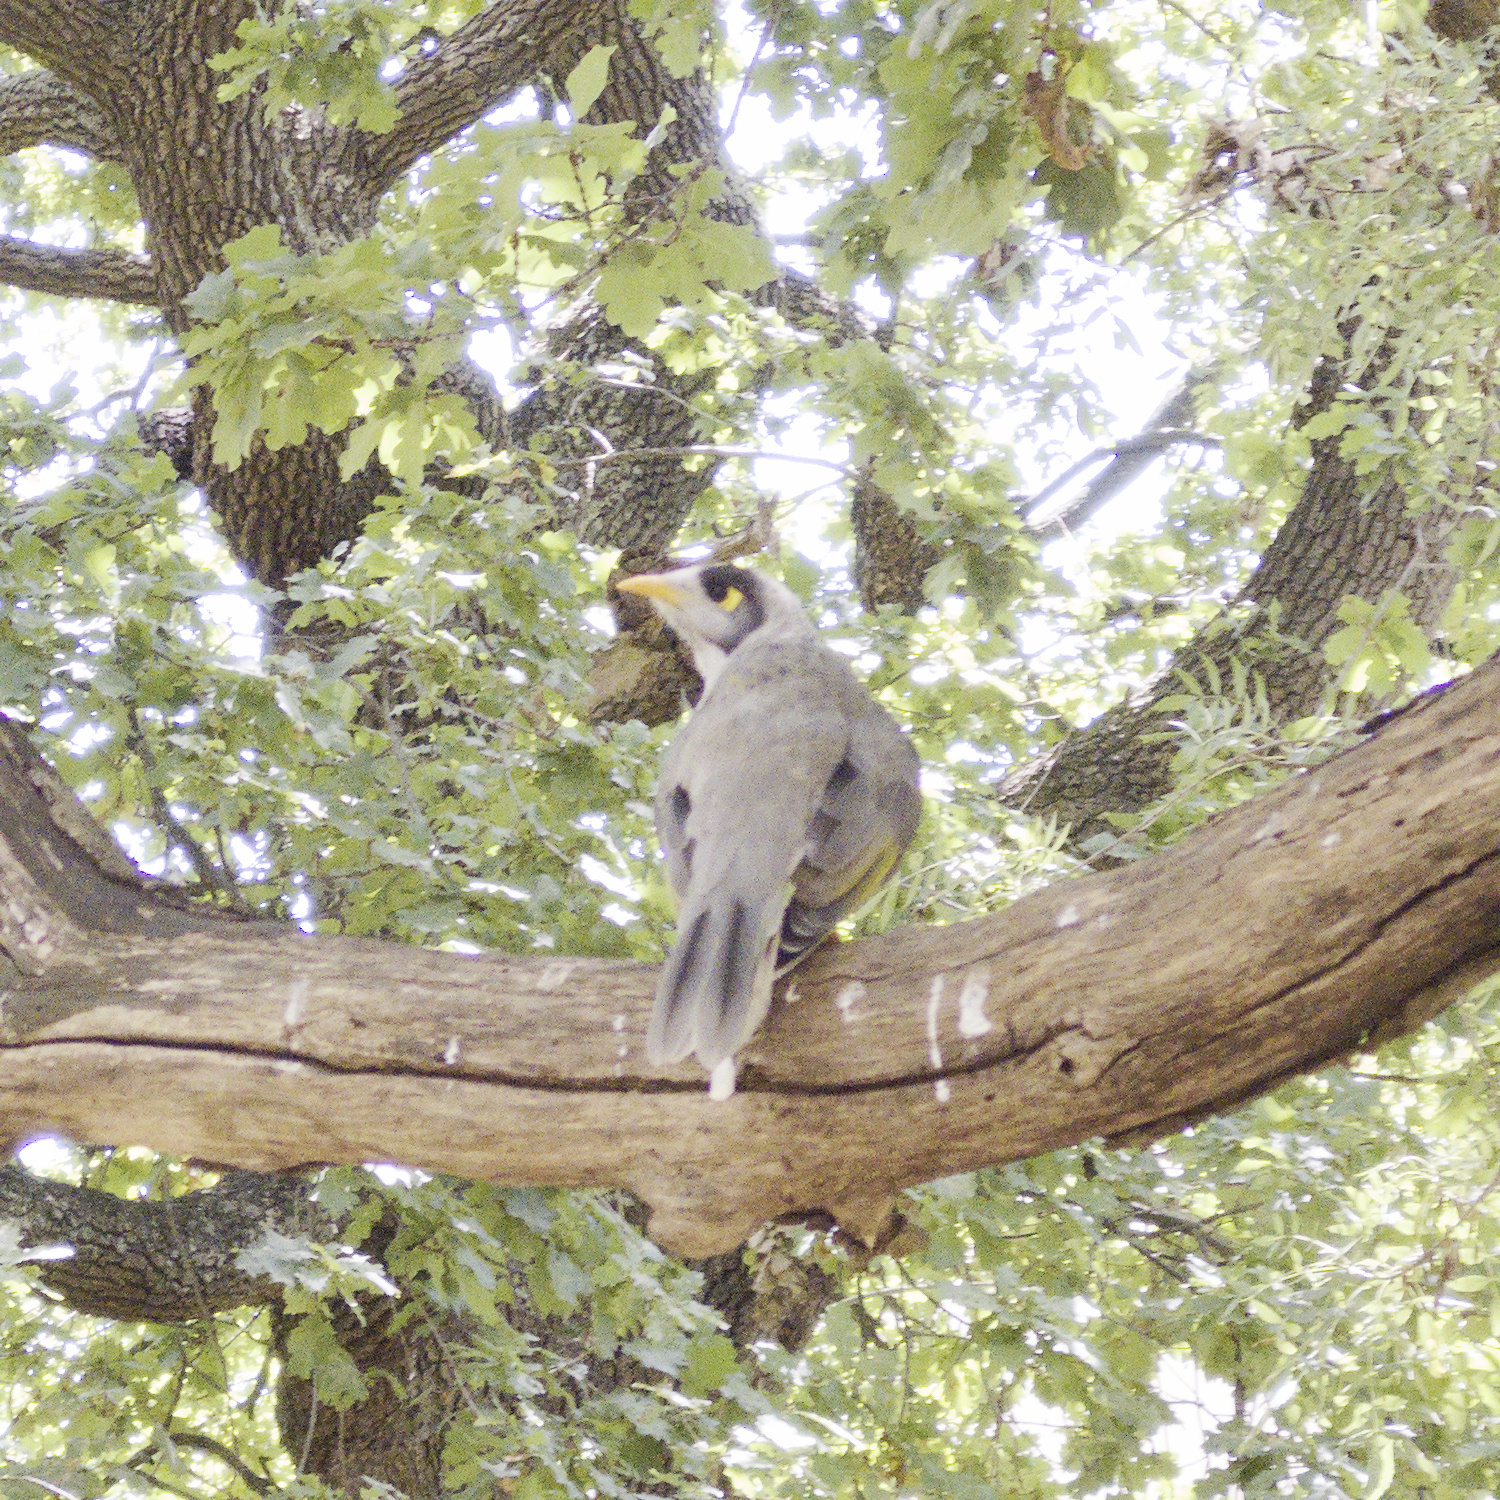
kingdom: Animalia
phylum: Chordata
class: Aves
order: Passeriformes
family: Meliphagidae
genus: Manorina
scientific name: Manorina melanocephala
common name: Noisy miner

------------------------------------------------------------

● **Exercise**: Could you change "common name" to "vernacular name" in the data, starting at the line containing "order: Passeriformes" and ending at the last line of the data, and return only those lines with everything else left as it is?

● **The output**:
order: Passeriformes
family: Meliphagidae
genus: Manorina
scientific name: Manorina melanocephala
vernacular name: Noisy miner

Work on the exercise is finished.